The company’s earliest and most notable releases were the first official North American DVD editions of the cult Japanese "Guinea Pig" film series (beginning around 2002–2005, including double-feature discs and later a box set), presented uncut.

In an early interview on the company’s website, Unearthed Films revealed that its founding goal was to release extreme horror films that mainstream distributors rarely touched. Stephen Biro explained that the company aimed for "Unearthed Films to be one of the more extreme DVD labels, the hardest in North America,” and choosing to launch with the Guinea Pig series was deliberate, as these films were some of the most notorious and hard to find at that time.

Over subsequent years, Unearthed built a catalog of extreme and cult titles from Asia, Europe, and North America. In 2013, the company expanded into original production; its first projects were the "American Guinea Pig" series, a homage to the Japanese films. The initial entries were directed by Stephen Biro and others.

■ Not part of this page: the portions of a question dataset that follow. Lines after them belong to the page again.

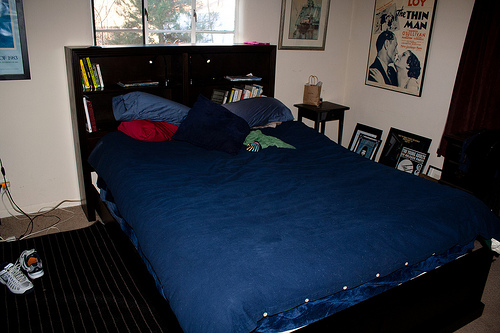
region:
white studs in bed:
[254, 299, 313, 331]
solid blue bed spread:
[169, 150, 404, 294]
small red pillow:
[120, 108, 188, 149]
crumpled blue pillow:
[105, 87, 195, 130]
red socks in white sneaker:
[19, 242, 56, 289]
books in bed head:
[70, 49, 205, 93]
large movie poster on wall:
[362, 5, 447, 130]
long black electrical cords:
[10, 186, 98, 246]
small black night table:
[295, 93, 350, 134]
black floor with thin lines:
[70, 275, 161, 320]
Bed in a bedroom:
[54, 31, 498, 331]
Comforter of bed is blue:
[80, 111, 498, 331]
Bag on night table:
[293, 66, 330, 111]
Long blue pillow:
[104, 87, 295, 137]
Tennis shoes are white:
[1, 236, 56, 302]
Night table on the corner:
[291, 96, 348, 147]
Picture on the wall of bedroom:
[268, 0, 336, 62]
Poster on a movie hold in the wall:
[356, 0, 445, 105]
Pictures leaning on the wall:
[344, 116, 441, 176]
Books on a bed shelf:
[68, 54, 111, 94]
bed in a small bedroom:
[36, 10, 483, 317]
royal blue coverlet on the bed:
[105, 163, 479, 326]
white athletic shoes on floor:
[0, 235, 45, 300]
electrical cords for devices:
[0, 162, 81, 247]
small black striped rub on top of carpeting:
[55, 237, 136, 317]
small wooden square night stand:
[292, 98, 343, 126]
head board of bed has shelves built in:
[56, 30, 276, 101]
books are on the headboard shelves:
[75, 47, 116, 127]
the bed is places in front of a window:
[85, 0, 240, 61]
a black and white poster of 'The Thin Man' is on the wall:
[334, 4, 431, 106]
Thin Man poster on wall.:
[357, 2, 438, 105]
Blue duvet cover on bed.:
[78, 112, 499, 329]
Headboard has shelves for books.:
[67, 32, 301, 226]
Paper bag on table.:
[295, 72, 330, 109]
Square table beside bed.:
[291, 87, 348, 150]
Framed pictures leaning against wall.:
[347, 118, 448, 186]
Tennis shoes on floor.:
[0, 245, 47, 296]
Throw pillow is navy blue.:
[169, 95, 255, 156]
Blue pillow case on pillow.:
[112, 87, 192, 128]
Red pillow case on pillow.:
[115, 117, 184, 147]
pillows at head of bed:
[111, 87, 288, 142]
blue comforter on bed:
[117, 134, 460, 317]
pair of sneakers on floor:
[4, 236, 54, 299]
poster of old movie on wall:
[356, 3, 439, 107]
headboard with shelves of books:
[62, 34, 282, 117]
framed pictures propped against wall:
[346, 110, 445, 185]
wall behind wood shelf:
[75, 4, 247, 60]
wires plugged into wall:
[13, 160, 64, 240]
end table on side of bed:
[294, 87, 356, 145]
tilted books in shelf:
[74, 56, 111, 94]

The company later moved its headquarters to the Los Angeles area. The company marked its 20th anniversary in 2022 and has continued to release titles on DVD, Blu-ray, and 4K, while also operating related book and music imprints focused on horror and extreme genres.

== Approach and Philosophy ==
Unearthed Films has consistently focused on releasing extreme and controversial horror titles that larger companies typically avoid. This stance was articulated early in the company’s history and has remained a defining characteristic of the label. Founder Stephen Biro later explored related personal themes in his 2011 memoir "Hellucination," which recounts his earlier atheism, intensive use of psychedelic drugs, and experiences he interpreted as leading to his conversion to Christianity.

== Partial Filmography ==
Unearthed Films has released a range of extreme horror, cult, and exploitation titles on home video, with a particular early focus on rare Asian films and later high-profile extreme titles.

=== North American distribution ===

| Title |
|---|
| Guinea Pig |
| Rubber's Lover |
| 964 Pinocchio |
| Black Sun: The Nanking Massacre |
| Aftermath |
| 1-Ichi |
| Bone Sickness |
| Frankenhooker |
| Philosophy of a Knife |
| City of Rott |
| Dead Fury |
| Flexing with Monty |
| Junk |
| Vomit Gore Trilogy |
| Where the Dead Go to Die |
| A Serbian Film |
| Feed |

Stephen Biro also directed the 2025 documentary "A Serbian Documentary," which examines the production and reception of "A Serbian Film."

=== Productions ===

| Title | Director |
|---|---|
| American Guinea Pig: Bouquet of Guts and Gore | Stephen Biro |
| American Guinea Pig: Bloodshock | Marcus Koch |
| American Guinea Pig: The Song of Solomon | Stephen Biro |
| American Guinea Pig: Sacrifice | Poison Rouge |

== Other Ventures ==
In addition to film distribution and production, Unearthed Films operates several related imprints. Unearthed Books and Comics publishes horror-themed literature and comics, including works by Stephen Biro, such as his memoirs "Hellucination" (2011) and "Dialogue with the Devil" (2013). The company also runs the Unearthed Music Group, which releases music across various genres, including death metal, industrial, speedcore, and horrorcore.

== Reception ==
Unearthed Films has received limited attention from mainstream media. Most of the coverage has focused on the extreme and controversial nature of the titles it distributes, particularly the Japanese "Guinea Pig" series and "A Serbian Film," both of which have faced censorship and bans in multiple countries.

Critics outside the extreme horror niche have often reacted with strong disapproval. British film critic Mark Kermode described "A Serbian Film" as "a nasty piece of exploitation trash." The company’s refusal to cut certain titles for mainstream audiences led it to create a separate line called "Too Extreme for Mainstream," which is sold exclusively through its own website.